Railway station in Alberta, Canada

The Fort Saskatchewan Canadian Northern Railway Station is a former railway station in Fort Saskatchewan, Alberta, Canada. It is a designated provincial historic resource. It was built by the Canadian Northern Railway along the east-west Canadian Northern Railway line. The 1 1/2-storey, wood-frame building is of a modified third-class station design (100-19 plan) employed at some of the major stops along the line; it is longer than that of most third-class designs. This included a vestibule, kitchen, living room, large general waiting room, separate ladies' waiting room, office and a small freight shed and was augmented with an expansion in 1911, In 1986 an agreement was reached by Canadian National and the town to remove the tracks into town and on September 8, 1987, the last train passed by the station.
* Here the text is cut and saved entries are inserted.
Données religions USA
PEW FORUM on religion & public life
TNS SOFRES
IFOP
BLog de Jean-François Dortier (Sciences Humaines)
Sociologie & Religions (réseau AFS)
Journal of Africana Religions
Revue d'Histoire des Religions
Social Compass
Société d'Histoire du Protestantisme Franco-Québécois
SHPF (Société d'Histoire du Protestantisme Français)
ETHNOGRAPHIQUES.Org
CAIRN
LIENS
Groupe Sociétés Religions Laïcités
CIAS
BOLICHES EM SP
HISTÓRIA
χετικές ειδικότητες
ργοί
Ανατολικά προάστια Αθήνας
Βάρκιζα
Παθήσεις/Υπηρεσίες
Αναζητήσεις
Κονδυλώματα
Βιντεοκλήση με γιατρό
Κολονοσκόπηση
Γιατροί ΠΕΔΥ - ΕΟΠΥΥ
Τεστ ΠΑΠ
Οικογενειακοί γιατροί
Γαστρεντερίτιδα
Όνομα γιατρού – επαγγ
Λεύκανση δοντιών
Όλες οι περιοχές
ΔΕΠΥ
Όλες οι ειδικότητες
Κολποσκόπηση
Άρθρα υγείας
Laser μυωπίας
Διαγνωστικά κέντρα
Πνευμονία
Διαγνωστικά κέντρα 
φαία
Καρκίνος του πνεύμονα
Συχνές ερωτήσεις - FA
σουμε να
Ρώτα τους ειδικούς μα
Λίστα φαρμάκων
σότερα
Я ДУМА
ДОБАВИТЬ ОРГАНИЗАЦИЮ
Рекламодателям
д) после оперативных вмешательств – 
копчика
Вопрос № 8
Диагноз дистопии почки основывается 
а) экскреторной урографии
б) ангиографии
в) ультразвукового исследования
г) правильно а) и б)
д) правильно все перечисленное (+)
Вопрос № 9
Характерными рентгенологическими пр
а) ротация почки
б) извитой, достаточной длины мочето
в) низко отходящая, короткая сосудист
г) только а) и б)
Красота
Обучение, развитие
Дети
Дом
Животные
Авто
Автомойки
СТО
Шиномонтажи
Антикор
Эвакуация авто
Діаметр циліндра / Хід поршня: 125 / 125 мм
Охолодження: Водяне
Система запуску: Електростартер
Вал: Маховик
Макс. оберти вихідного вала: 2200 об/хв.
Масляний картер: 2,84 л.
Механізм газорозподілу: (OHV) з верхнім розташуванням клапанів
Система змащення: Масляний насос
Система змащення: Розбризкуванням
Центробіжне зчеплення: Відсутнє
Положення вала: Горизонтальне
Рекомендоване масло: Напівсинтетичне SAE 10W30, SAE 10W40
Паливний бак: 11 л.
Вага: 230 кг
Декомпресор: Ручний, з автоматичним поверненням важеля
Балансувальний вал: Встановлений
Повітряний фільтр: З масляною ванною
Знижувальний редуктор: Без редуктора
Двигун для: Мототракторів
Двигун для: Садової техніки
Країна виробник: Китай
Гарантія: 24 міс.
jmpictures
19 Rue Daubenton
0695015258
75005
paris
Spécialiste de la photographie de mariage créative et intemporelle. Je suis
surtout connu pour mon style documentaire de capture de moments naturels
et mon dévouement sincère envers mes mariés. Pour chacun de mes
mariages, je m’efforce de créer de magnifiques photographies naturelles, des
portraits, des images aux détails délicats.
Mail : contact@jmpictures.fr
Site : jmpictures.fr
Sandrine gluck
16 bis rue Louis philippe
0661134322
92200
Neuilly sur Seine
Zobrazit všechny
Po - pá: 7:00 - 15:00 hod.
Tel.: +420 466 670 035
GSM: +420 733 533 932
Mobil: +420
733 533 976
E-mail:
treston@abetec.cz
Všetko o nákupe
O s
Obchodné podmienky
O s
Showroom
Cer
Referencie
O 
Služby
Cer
In 1991, the Fort Saskatchewan Kinsmen Club and Fort Saskatchewan Historical Society restored the station building. It is now part of the Fort Heritage Precinct, the City of Fort Saskatchewan's museum and historic site, and includes a railway museum in the station agent's office, ladies waiting room, and upstairs living quarters. Rooms can be rented to community groups and As of 2020, Miller's Ice Cream shop occupies the north end of the station.

The Canadian Northern Railway reached Fort Saskatchewan in 1905, placing the town on a transcontinental rail line. The first bridge across the river was also built at this time, with the railway paying for it in exchange for free land for its station in Fort Saskatchewan. Prior to the bridge, the only method to cross the river at Fort Saskatchewan was via ferry.